PROMPT: Extract only the lines from the start of the entries below to the line with "thumb mcp: (550, 421)", inclusive; omit every picture.

[Pose landmark coordinates]
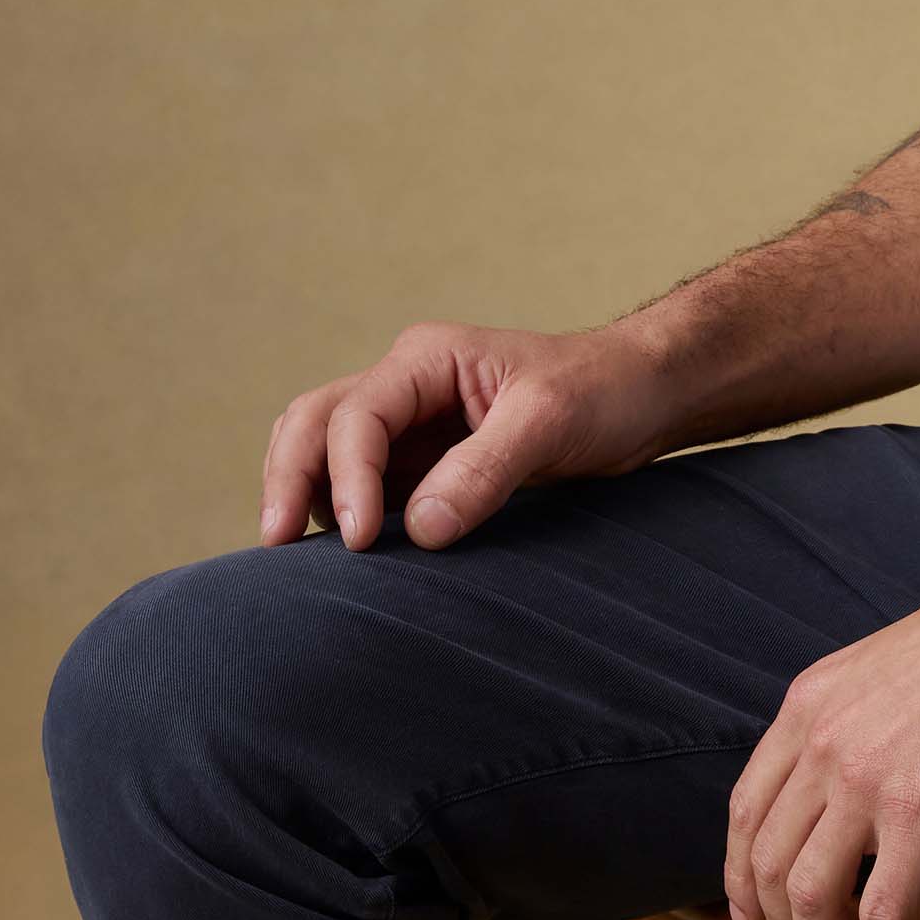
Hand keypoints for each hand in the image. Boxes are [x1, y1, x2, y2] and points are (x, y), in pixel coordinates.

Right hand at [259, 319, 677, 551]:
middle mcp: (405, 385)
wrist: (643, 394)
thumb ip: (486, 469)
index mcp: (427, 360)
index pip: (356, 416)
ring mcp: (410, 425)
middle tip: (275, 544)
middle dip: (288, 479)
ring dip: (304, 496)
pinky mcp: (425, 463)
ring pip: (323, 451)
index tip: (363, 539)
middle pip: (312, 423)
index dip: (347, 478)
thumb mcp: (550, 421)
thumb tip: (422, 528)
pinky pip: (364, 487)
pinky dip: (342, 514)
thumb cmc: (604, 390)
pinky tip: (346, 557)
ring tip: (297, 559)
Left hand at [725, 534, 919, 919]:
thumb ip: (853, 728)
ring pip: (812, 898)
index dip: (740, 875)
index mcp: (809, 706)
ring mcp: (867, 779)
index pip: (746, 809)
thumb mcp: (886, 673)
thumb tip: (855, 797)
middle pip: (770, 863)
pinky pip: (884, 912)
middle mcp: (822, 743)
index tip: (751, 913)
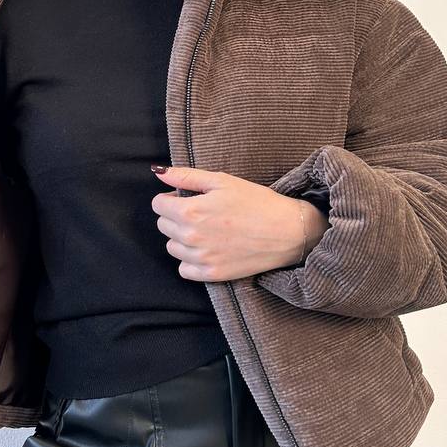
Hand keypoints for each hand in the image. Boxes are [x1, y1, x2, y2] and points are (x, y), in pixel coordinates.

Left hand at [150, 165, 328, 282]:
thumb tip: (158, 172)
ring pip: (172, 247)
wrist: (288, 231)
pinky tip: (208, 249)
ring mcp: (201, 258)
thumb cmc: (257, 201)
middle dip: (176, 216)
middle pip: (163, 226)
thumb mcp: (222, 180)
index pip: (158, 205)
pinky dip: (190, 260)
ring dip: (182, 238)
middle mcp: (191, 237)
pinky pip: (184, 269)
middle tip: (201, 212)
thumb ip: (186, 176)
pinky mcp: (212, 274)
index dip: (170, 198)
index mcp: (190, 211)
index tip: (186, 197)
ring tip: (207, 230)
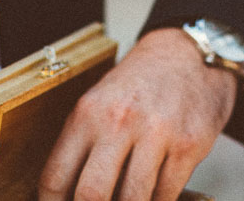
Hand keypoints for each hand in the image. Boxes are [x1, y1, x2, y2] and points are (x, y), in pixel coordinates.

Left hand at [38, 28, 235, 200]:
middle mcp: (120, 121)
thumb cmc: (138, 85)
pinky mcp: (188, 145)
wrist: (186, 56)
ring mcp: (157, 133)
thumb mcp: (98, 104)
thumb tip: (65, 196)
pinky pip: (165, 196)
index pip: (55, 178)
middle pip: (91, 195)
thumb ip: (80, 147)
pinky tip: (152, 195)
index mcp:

WRITTEN REPLY:
Hand keypoints for each hand in the image. Boxes are [x1, y1, x2, y2] and points are (x, y), in pixel coordinates.

Right hand at [259, 319, 677, 551]:
middle mcp: (405, 385)
wrist: (643, 394)
thumb ip: (486, 469)
index mcp: (427, 360)
index pip: (356, 416)
ring mcp: (410, 425)
middle tip: (275, 544)
middle dip: (288, 479)
ring dip: (304, 496)
pinky mcp: (425, 463)
ring pip: (323, 451)
index tip: (363, 539)
middle pip: (312, 423)
index dip: (347, 478)
thumb mcp: (550, 421)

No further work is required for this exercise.